Institutions and organizations

Front of the original church, now the entrance to the rectory.

The Church of the Most Precious Blood is a Roman Catholic Church located on Mulberry Street between Hester and Canal, though the current entrance is located at 113 Baxter. It was established in 1888, at a time when Italian immigrants in the area were forced  to attend mass in the basements of Irish churches such as the Church of the Transfiguration and St. Patrick Cathedral. The church was closed in 1893 when the Scalabrinian Brothers who constructed the church could no longer afford to maintain it; they had borrowed more than the community could afford. However, the Irish-American church leadership was blamed as it was expected the leadership would have loaned money to stop the foreclosure. The church was eventually put under the care of the Franciscans of the Immaculate Conception Province, who bore most of the financial burden of maintaining the church themselves. As most of the parishioners were from Naples and the surrounding areas, the Feast of San Gennaro because a popular celebration; today, the church is the site of the national shrine of San Gennaro.

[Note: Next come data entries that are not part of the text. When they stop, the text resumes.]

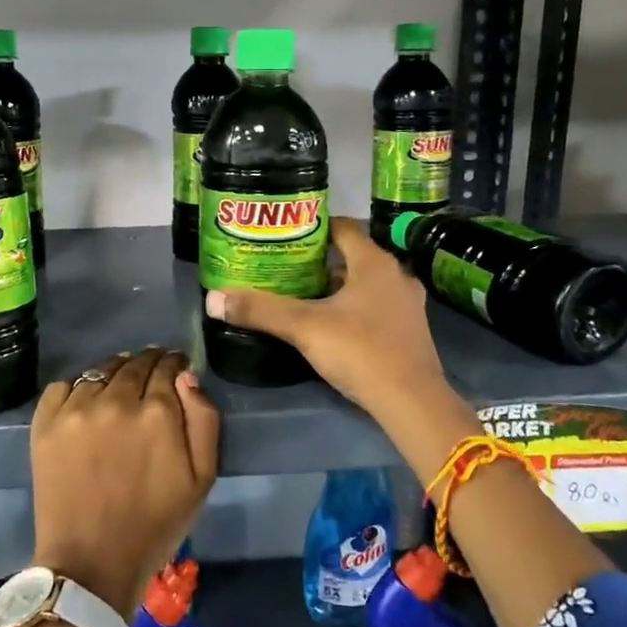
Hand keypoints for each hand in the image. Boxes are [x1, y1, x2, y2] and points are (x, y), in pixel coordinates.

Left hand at [29, 348, 219, 614]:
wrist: (91, 564)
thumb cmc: (155, 525)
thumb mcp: (202, 478)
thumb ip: (203, 419)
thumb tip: (187, 376)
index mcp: (157, 412)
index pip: (168, 367)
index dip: (174, 365)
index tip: (176, 369)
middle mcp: (115, 400)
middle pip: (134, 363)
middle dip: (147, 363)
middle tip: (150, 375)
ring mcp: (76, 410)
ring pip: (100, 371)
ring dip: (114, 372)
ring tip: (118, 386)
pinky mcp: (45, 424)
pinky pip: (63, 385)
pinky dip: (77, 387)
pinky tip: (85, 403)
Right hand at [204, 218, 459, 448]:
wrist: (412, 401)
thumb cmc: (360, 351)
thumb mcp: (304, 327)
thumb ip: (260, 310)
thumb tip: (214, 298)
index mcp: (374, 262)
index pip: (344, 228)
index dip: (315, 226)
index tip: (287, 233)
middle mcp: (396, 275)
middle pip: (353, 256)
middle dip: (321, 260)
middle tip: (286, 266)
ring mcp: (408, 304)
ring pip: (366, 283)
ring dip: (338, 286)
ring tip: (303, 294)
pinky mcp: (410, 330)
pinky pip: (377, 306)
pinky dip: (354, 307)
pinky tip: (332, 324)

Banca Stabile, founded by Francesco Rosario Stabile, was a bank that operated from 1885 to 1932 from 189 Grand Street. It provided full financial services for the Italian immigrants, and it also offered telegraph services, booking steamship passage, import and export services, a notary public, and a post office. It was the “cornerstone of the financial community and the social community.” The building is now addressed 155 Mulberry and has housed the Italian American Museum since 2008.

Figli d’Italia, the Sons of Italy, was first founded on Grand Street on June 22, 1905. Later renamed L’Ordine Figli d’Italia in Amercia, the fraternal organization aimed to help Italian men and women and preserve Italian traditions even as the people became Americanized.